Part of the problem out in New Zealand was the lack of discipline instilled in the squad, on and off the pitch.
But Lancaster will not be intimidated by household names or inflated egos.
He said: “When I moved on from Leeds to the international set-up I quickly realised that players are players, no matter who they are.
“They need to be treated in the same way.
“They need a clear philosophy. I have coaches with me (Graham Rowntree and Andy Farrell) who have coached a lot of good players and I know people like Danny Care from my Leeds days.
“I don’t feel intimidated. I understand that we have got to get our bit right as coaches.
“As head coach I have responsibility for everything; leadership, management, the whole dynamic of the media.
“My job is to give the players a simple and effective formula to work from.
“There is a lot of talent there and this is about building foundations.

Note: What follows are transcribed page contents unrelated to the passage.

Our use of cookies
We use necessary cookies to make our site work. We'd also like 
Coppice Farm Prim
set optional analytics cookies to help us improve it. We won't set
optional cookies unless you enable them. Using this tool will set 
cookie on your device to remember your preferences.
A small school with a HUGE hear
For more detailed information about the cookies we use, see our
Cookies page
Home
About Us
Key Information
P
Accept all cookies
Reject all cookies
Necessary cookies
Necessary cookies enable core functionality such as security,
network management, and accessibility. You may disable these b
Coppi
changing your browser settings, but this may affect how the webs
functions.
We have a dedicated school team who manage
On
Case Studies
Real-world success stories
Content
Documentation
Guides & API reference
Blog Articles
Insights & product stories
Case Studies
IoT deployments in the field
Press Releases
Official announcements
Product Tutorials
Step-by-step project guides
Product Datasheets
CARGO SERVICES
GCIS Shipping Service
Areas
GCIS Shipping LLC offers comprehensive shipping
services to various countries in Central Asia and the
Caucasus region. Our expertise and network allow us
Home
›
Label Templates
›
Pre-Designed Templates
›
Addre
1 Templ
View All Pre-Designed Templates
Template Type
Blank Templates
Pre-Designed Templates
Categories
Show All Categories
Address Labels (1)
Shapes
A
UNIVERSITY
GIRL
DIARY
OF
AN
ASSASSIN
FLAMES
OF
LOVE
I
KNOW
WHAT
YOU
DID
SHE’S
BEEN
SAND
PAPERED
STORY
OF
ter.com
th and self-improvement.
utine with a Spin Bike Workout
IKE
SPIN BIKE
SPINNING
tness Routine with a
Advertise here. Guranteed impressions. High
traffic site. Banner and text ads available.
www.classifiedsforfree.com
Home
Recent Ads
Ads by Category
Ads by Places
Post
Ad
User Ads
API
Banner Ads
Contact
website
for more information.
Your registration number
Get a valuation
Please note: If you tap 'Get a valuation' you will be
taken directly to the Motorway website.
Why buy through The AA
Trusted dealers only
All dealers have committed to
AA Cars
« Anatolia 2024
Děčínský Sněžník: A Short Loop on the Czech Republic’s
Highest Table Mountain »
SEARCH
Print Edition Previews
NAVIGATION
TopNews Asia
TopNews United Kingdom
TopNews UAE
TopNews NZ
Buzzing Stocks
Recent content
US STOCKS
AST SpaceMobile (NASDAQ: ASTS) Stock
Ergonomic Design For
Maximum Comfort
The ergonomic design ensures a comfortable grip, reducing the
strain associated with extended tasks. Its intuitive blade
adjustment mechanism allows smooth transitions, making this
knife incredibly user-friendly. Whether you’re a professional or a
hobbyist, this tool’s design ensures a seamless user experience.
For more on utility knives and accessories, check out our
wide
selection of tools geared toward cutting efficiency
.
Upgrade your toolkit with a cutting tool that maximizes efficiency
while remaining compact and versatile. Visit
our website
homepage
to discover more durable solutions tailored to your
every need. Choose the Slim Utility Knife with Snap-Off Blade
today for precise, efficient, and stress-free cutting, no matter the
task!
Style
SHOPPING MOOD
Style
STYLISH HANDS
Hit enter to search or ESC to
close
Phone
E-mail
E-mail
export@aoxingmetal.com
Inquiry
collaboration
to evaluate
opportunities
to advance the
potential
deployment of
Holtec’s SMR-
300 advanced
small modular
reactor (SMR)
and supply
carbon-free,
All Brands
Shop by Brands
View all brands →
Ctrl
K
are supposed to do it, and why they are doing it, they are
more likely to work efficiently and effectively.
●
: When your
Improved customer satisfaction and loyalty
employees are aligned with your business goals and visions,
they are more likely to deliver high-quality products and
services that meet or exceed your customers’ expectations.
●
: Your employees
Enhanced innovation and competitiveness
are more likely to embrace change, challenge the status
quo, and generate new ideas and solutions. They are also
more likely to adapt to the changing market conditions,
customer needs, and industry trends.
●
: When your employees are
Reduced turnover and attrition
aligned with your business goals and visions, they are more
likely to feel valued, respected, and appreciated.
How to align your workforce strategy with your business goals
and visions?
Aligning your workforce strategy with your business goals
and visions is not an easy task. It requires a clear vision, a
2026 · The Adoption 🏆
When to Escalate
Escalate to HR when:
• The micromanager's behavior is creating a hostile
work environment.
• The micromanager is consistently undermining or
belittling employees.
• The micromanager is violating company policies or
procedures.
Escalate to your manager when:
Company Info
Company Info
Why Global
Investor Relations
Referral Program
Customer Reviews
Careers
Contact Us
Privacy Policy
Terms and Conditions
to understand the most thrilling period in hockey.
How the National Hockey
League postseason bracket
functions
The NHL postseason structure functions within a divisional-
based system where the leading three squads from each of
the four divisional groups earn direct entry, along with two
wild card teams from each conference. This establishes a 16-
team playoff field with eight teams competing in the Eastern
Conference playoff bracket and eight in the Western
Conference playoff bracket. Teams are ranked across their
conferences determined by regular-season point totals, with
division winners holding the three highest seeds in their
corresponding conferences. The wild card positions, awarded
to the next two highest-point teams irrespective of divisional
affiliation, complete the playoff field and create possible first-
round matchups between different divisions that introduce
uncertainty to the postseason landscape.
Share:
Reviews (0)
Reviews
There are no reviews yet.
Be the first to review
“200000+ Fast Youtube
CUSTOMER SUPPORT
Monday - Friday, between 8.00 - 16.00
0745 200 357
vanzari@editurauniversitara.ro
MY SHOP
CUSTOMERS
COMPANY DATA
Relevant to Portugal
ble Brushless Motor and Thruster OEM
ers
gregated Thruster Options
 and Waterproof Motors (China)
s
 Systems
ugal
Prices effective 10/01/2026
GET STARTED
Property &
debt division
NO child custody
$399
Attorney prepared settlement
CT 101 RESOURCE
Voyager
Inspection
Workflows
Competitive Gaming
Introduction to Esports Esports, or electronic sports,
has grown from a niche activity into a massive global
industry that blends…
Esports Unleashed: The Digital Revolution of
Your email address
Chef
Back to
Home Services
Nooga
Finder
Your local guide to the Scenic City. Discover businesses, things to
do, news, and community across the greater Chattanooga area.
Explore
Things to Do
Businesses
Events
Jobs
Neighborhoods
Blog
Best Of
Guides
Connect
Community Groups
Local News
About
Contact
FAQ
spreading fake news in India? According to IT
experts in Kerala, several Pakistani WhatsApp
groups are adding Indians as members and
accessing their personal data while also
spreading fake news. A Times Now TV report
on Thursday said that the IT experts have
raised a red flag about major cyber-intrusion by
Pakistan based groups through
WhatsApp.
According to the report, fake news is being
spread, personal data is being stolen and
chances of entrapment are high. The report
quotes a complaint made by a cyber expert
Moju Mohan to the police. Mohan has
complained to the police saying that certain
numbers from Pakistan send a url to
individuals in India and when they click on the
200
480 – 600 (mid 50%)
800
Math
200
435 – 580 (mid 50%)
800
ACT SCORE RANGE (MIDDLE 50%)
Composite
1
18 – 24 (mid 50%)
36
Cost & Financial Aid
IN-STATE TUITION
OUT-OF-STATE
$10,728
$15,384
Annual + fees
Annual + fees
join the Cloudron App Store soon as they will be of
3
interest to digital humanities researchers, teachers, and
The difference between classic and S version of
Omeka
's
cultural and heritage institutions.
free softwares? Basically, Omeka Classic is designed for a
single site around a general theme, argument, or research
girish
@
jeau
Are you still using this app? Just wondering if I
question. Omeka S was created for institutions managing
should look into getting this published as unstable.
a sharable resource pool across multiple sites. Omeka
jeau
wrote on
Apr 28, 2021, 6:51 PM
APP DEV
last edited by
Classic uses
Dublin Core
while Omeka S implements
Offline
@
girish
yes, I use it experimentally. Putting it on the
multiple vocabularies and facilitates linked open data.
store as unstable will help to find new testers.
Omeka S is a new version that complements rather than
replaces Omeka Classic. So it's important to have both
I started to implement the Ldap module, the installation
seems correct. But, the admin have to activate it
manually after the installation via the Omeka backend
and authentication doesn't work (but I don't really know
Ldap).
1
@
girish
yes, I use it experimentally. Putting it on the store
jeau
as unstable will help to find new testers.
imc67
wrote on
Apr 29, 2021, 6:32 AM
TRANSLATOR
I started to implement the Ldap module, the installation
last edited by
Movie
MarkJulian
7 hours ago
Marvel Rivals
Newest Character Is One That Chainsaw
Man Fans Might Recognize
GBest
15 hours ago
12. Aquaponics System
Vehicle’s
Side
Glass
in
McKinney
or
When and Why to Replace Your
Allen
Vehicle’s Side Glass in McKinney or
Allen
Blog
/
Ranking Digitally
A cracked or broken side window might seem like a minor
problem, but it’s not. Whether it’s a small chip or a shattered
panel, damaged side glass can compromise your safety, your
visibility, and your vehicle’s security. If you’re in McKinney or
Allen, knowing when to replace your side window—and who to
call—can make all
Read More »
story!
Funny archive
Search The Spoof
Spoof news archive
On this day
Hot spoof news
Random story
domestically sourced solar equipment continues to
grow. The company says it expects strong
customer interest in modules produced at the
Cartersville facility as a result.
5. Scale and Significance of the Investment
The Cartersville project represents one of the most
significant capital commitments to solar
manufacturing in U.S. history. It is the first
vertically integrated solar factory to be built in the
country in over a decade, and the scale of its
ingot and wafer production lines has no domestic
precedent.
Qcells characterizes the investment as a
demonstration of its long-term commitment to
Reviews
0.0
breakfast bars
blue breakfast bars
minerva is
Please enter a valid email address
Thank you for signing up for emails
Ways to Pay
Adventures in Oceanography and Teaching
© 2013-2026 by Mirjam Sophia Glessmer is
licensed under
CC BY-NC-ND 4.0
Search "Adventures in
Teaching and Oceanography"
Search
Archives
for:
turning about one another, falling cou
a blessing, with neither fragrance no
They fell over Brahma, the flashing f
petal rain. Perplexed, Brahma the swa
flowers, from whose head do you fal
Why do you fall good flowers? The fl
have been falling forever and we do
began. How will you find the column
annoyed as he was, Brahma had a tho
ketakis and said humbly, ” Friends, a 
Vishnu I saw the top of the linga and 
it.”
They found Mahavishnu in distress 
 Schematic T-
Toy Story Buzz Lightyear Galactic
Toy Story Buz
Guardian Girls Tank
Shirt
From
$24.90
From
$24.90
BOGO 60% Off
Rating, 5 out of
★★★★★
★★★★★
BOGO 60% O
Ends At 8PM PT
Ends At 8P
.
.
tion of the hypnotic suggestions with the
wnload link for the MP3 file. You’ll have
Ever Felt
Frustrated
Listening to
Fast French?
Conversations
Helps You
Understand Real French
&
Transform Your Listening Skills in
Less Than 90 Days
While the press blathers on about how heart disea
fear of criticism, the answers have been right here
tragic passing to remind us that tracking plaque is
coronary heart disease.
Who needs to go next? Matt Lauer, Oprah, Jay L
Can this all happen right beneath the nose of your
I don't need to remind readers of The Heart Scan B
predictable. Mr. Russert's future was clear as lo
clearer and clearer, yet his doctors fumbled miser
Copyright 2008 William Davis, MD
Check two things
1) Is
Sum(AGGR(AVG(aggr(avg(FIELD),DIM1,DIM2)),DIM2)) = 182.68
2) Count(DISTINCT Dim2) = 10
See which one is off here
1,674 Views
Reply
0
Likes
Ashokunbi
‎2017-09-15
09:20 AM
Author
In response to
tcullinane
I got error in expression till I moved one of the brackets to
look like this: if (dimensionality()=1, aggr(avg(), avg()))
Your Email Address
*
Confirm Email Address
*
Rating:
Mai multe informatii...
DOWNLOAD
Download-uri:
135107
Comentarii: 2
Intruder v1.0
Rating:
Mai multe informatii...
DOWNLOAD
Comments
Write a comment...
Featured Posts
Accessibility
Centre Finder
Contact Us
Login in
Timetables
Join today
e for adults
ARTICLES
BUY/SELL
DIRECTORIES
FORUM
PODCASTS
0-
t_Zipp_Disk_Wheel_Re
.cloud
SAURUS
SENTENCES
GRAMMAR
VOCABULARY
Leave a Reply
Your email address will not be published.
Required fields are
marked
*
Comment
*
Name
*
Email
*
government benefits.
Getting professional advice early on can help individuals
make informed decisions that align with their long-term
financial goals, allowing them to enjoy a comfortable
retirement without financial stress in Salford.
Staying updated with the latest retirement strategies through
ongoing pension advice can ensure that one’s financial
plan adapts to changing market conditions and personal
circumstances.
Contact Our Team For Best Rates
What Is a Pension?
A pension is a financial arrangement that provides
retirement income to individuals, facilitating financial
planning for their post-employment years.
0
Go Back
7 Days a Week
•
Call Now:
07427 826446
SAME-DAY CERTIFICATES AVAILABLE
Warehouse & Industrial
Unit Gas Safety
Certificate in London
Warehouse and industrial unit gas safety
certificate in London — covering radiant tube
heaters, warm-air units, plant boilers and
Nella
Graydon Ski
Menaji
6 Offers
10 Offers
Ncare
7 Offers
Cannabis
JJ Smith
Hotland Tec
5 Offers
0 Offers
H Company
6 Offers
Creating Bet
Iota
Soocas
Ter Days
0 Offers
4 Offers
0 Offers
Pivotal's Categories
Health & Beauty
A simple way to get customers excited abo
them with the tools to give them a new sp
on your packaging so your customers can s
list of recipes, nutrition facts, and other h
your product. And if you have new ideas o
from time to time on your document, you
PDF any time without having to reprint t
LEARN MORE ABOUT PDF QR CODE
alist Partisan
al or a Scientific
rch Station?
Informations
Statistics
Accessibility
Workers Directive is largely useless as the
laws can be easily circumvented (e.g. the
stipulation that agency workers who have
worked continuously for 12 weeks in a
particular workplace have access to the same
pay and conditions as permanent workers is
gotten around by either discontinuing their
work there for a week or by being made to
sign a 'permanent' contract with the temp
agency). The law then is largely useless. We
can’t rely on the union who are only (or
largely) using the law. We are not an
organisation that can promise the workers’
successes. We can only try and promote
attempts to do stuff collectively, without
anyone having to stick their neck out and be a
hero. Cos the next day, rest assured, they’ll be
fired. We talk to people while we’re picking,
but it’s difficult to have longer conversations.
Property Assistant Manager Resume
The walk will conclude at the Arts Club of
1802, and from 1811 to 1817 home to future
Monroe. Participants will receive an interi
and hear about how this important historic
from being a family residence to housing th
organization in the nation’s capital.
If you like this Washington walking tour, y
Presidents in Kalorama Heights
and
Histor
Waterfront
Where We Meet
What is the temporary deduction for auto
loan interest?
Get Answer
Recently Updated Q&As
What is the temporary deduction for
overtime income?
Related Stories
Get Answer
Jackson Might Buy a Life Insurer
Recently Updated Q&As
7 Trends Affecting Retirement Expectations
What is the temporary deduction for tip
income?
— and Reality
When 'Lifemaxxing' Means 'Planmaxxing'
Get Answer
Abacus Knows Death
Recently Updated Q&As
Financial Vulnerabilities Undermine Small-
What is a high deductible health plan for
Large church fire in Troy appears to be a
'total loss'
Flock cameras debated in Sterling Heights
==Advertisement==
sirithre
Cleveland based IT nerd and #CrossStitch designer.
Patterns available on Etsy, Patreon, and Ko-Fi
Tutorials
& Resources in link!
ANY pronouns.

You need strong foundations. They are critical.
“It will provide the basis going forward; putting strong foundations in place with a talented squad who all want to play rugby for their country.”
Lancaster may have a small coaching structure to the one employed by Johnson, but he intends to seek the council of former players like Lewis Moody and Steve Thompson, and plans to visit Jonny Wilkinson in the south of France in January.
“You’ve got a hell of a lot of experience in those players. I’d be foolish not to use that,” said Lancaster.
“But it’s my philosophy to have a small coaching team.
“I’m comfortable that we’ve got all the bases covered. We’ll bring in specialists for things such as lineout drills and kicking.
“I’ve spent 20 years coaching. I’ve got two great coaches alongside me, both of whom have come from strong climates. There’s great experience between the three of us.
“And I want to stay hands on, on the coaching field.”
This significant step up in job responsibility, albeit temporary, has brought a dramatic change to Lancaster’s lifestyle already.
On the cancellation of his son’s Under-11s game at West Park Leeds on Sunday he was straight down the M1 to see Northampton defeat Castres; a game in which Ben Foden scored two tries to press upon the new head coach his claims to retain the full-back’s jersey ahead of the in-form Harlequins No 15 Mike Brown.
Then it was off to Bath on Monday and back at his desk at Twickenham yesterday to continue planning for England’s Six Nations campaign which begins at Murrayfield, on Saturday, February 4.
“It’s been a significant change, and not just the workload,” said Lancaster, who takes England to Edinburgh, Rome and Paris in the storied tournament, as well as welcoming Ireland and World Cup semi-finalists Wales to headquarters.
“We’re starting on the back foot in terms of planning and picking the players and discussing it all with the coaches and the club directors of rugby.
“I’ve always been good at short- and long-term planning and that’s all going to be important over the next few weeks.
“There’s the key dates of course with the naming of the elite player squad on January 11 and then the camps, which I’m looking at taking around the country.
“In the Six Nations we will be playing against five experienced sides, with experienced coaching set-ups.
“We have got a lot of work to do and we have to hit the ground running.
“This is an unbelievable opportunity for me. It’s a privilege and an honour.
“And I’m aware of the responsibility the post carries.”